Qualquer pessoa que tenha acompanhado a interação de alto nível Rússia-China nos últimos meses sabe que isso é – mais uma vez – um absurdo. Pequim pode ter seu plano de 12 pontos para a paz – que Moscou respeita. Mas os fatos no terreno, impostos pela arrogância dos EUA/OTAN, criaram uma grande virada no jogo.

E depois há a questão realmente fundamental: quando e como a Rússia decidirá cruzar o Dnepr. Só depois disso Moscou estará disposta a discutir qualquer “paz” possível, e somente sob seus próprios termos.

Ao mesmo tempo, tanto Moscou quanto Pequim estão plenamente conscientes de que a guerra por procuração EUA/NATO na Ucrânia contra a Rússia é um ensaio embutido na contínua Crônica de uma Guerra Anunciada: a real, a seguir, contra a China, com Taiwan como pretexto.

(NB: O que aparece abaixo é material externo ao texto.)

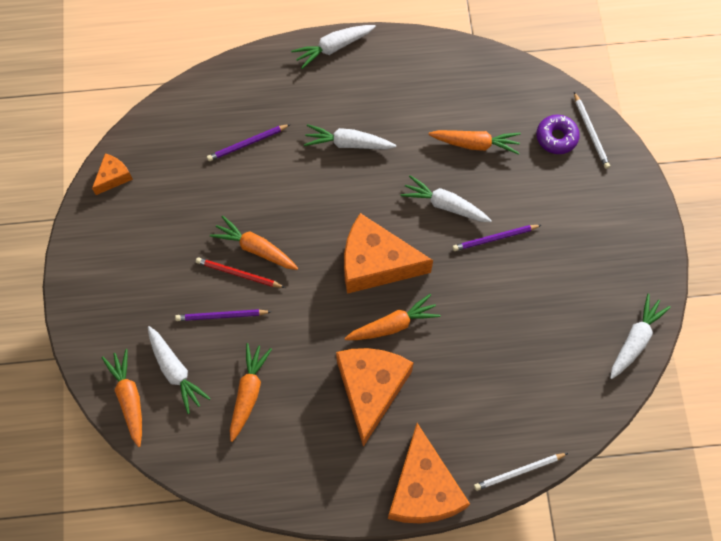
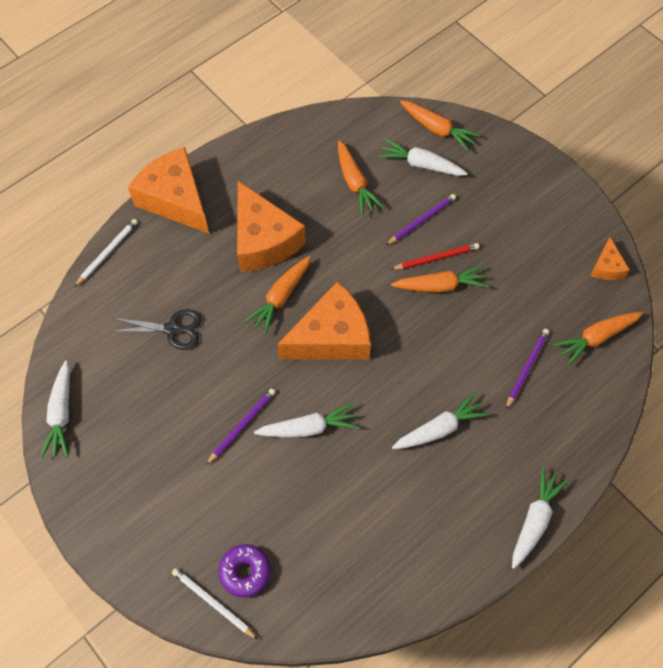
camera: 145 degrees right, 5 degrees down
(475, 144) = (321, 509): orange carrot -> orange carrot (596, 337)
(502, 355) = (172, 329): none -> black scissors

Acreditar que a inteligência chinesa se curvaria de bom grado aos caprichos dos Cinco Olhos porque eles sentem que a China está em uma posição geopolítica precária nem mesmo se qualifica como risível. E, no entanto, isso também está embutido na leitura da Think Thankland dos EUA.

É tão ridículo quanto a narrativa do Beltway, imposta 24 horas por dia, 7 dias por semana, de “China ameaçando guerra contra Taiwan” quando é o Hegemon que está usando Taiwan como uma Ucrânia remixada, forçando Pequim a perder sua paciência taoísta.

Então, no final, o que realmente se destaca nesta saga espião contra espião? Não muito. Exceto mais uma lufada de desespero Hegemon.